(Dataset entries)
-- Opening Marker --

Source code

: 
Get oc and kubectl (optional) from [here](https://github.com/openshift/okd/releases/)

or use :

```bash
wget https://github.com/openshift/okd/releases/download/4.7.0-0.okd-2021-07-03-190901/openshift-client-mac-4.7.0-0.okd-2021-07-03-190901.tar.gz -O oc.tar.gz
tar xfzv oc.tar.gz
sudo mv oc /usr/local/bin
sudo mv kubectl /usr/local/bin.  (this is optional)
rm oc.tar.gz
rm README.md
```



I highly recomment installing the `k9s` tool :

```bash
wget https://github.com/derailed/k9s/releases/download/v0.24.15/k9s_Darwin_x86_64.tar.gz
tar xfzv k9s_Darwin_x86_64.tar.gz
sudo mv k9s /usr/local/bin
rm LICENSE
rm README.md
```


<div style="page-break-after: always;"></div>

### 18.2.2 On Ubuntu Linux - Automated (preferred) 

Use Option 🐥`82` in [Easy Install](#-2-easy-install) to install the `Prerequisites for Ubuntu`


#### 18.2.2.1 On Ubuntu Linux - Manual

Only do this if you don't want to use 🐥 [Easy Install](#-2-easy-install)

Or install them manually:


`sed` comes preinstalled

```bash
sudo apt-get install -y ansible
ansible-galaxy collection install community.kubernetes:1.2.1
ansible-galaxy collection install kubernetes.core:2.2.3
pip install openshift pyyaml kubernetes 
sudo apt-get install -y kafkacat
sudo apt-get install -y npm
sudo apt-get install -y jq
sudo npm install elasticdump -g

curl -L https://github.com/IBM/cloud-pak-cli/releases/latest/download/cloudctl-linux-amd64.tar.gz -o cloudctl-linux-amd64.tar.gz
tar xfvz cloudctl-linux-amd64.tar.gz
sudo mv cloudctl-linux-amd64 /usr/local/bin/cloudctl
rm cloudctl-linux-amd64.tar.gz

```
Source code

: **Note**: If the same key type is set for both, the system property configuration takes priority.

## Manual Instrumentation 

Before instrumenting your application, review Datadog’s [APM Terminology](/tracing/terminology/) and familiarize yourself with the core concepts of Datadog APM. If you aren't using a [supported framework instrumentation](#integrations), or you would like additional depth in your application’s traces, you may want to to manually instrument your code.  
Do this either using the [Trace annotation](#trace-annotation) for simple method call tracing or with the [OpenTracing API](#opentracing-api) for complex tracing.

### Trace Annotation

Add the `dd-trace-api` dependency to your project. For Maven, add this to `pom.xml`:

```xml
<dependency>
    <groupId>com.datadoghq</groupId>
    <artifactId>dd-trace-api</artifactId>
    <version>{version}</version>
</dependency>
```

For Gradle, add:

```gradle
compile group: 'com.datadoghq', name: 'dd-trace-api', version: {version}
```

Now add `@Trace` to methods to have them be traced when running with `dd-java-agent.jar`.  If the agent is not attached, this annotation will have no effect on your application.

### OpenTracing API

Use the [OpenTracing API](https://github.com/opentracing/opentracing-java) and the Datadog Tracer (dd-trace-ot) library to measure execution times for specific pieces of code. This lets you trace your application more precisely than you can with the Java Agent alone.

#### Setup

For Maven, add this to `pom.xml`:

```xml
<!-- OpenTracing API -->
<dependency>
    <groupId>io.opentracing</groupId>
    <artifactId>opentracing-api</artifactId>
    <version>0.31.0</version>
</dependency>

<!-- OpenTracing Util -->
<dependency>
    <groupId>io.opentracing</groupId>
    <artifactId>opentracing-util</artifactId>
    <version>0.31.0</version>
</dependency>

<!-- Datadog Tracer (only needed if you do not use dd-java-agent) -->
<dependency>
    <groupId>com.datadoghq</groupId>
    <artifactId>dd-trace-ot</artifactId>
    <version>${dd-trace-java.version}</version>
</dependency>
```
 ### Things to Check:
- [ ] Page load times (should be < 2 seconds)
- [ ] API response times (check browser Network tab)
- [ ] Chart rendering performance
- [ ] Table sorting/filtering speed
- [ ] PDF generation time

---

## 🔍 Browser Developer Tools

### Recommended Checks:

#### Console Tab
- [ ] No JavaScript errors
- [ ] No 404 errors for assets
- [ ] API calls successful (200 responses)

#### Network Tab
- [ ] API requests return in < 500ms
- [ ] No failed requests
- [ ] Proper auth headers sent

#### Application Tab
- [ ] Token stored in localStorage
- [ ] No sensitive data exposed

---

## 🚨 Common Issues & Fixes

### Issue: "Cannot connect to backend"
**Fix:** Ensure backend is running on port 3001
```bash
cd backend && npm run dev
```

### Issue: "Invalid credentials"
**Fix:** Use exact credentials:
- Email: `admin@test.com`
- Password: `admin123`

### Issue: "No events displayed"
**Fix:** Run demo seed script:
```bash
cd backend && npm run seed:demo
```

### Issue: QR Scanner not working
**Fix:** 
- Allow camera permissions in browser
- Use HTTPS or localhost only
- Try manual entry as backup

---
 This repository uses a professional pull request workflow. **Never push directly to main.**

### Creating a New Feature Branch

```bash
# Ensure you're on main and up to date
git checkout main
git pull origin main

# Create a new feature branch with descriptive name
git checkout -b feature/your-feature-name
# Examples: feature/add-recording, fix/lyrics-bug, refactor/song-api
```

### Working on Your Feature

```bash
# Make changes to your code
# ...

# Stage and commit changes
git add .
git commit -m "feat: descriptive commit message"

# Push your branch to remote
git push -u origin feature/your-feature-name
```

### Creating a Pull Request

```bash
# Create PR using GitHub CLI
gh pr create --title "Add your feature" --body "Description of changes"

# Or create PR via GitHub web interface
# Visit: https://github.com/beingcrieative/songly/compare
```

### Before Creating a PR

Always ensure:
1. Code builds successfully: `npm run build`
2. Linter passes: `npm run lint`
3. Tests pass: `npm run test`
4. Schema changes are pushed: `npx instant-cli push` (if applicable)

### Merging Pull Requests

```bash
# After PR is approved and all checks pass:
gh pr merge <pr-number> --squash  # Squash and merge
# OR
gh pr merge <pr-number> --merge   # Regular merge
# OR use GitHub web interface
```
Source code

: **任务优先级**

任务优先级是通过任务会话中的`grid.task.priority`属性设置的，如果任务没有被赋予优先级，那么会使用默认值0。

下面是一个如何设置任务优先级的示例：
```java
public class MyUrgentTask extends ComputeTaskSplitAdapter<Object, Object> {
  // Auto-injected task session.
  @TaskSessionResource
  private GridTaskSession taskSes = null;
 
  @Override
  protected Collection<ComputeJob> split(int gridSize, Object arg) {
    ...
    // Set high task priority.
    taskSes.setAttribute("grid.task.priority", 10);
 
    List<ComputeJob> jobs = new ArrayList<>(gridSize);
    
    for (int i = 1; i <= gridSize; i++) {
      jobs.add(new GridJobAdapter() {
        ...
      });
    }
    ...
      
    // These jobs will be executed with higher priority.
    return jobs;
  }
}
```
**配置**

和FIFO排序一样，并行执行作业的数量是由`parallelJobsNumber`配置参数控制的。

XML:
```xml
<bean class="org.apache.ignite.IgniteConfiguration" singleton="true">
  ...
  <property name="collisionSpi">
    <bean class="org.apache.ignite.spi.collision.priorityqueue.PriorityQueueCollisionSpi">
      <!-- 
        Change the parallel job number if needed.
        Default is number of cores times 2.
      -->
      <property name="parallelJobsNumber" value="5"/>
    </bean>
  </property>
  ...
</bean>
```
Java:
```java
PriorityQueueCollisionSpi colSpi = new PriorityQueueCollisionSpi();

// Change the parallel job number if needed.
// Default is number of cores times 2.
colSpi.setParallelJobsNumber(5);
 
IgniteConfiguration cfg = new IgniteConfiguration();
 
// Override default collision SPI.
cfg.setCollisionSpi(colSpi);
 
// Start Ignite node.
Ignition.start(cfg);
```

-- Closing Marker --

Every line that contains the string "openshift" should be copied from the records.

Get oc and kubectl (optional) from [here](https://github.com/openshift/okd/releases/)
wget https://github.com/openshift/okd/releases/download/4.7.0-0.okd-2021-07-03-190901/openshift-client-mac-4.7.0-0.okd-2021-07-03-190901.tar.gz -O oc.tar.gz
pip install openshift pyyaml kubernetes 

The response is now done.